[WORK ITEM] Every line in the records below that holds "lines" must be identified and copied.

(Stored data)

+++++

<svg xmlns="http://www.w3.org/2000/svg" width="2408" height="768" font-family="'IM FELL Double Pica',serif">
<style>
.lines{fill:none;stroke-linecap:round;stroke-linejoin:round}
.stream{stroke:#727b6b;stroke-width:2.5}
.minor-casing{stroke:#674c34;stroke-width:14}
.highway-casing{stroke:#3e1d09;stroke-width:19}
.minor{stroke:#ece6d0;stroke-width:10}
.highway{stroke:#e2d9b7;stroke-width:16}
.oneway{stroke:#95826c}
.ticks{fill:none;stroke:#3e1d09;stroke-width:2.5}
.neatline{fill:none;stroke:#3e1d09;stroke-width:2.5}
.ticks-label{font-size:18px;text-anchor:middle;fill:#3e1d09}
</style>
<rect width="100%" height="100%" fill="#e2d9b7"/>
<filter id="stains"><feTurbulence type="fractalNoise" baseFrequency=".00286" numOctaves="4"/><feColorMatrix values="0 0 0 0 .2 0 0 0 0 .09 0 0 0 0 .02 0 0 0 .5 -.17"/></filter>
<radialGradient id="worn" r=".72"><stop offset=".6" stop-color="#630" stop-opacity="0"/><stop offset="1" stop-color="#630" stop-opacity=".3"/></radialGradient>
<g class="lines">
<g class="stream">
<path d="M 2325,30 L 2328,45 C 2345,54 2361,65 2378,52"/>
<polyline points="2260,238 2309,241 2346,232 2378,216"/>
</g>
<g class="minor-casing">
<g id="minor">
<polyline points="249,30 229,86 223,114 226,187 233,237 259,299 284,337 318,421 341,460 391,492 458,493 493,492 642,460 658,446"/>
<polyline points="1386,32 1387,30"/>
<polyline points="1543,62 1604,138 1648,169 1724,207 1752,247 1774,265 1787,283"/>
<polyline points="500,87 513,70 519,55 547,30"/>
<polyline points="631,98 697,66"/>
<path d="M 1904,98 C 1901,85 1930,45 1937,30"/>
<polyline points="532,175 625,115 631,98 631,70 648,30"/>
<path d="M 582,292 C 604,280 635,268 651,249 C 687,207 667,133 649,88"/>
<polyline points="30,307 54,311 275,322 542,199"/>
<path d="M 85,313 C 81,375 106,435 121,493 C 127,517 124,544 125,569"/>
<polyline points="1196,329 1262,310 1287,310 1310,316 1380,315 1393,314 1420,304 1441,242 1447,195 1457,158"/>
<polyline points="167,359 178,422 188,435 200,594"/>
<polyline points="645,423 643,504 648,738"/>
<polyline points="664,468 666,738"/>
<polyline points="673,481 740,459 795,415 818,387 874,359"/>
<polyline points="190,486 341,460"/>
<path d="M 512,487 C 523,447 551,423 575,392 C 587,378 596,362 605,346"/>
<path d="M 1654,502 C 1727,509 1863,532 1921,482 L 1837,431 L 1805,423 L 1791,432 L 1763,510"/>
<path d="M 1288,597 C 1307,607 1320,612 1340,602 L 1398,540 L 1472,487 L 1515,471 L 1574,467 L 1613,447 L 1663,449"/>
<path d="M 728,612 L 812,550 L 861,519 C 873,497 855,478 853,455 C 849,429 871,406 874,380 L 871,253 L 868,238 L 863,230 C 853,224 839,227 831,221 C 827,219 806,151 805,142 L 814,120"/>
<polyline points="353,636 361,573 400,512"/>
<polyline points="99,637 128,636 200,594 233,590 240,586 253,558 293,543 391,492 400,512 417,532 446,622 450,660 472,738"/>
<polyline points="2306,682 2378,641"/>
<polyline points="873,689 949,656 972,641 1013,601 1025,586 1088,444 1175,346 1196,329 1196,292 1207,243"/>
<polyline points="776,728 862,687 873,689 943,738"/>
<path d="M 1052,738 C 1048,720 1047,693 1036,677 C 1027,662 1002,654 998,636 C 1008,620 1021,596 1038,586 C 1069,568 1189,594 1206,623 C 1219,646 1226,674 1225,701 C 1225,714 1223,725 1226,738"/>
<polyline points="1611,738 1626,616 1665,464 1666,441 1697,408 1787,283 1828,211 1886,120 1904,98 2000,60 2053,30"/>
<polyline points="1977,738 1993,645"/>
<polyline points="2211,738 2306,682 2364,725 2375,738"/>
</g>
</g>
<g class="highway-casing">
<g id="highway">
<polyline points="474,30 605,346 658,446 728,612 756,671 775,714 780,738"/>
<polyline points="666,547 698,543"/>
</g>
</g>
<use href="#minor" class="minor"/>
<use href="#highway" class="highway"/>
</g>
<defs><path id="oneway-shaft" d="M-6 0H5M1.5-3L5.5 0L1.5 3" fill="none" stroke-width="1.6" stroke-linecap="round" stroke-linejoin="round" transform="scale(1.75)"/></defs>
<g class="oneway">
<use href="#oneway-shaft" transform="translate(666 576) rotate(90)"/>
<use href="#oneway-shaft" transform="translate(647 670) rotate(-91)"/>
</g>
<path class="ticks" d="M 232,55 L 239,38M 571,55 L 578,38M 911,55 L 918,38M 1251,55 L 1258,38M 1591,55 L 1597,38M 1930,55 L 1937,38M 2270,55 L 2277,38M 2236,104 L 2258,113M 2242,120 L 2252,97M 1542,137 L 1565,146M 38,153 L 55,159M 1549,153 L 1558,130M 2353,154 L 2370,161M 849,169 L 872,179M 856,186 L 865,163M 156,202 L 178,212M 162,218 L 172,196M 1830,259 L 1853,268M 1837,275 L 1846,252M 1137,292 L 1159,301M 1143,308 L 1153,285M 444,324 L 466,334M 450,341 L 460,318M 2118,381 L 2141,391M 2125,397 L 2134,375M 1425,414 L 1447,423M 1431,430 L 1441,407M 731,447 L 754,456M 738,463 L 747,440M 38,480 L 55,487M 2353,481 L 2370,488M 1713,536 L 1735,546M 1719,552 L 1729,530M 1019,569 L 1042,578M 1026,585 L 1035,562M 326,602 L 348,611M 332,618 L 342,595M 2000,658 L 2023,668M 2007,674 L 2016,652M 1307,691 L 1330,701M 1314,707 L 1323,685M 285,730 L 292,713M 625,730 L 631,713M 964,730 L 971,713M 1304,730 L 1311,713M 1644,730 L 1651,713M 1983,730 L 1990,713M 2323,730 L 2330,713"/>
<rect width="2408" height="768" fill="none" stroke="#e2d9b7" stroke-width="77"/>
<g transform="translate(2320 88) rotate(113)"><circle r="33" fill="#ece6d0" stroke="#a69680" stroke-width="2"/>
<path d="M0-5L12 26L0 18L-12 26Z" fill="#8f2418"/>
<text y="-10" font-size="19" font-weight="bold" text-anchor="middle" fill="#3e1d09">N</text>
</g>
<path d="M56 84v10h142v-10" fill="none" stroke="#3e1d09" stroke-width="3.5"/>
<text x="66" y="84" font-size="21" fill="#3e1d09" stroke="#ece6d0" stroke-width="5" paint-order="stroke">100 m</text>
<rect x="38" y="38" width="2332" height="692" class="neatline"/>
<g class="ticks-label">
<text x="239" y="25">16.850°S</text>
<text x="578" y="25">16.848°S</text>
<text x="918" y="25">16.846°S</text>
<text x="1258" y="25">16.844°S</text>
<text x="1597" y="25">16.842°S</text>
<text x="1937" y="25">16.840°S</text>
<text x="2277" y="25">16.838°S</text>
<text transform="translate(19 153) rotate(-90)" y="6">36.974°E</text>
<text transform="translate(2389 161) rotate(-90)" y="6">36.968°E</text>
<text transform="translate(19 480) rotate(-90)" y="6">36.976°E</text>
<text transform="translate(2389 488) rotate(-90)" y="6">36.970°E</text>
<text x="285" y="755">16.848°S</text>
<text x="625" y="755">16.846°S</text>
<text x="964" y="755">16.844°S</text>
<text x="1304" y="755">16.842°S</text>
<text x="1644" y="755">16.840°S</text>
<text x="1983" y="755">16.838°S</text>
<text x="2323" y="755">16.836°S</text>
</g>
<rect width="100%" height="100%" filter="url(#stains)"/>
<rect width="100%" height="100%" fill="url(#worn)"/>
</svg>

+++++

[OUTPUT OF THE TASK]
.lines{fill:none;stroke-linecap:round;stroke-linejoin:round}
<g class="lines">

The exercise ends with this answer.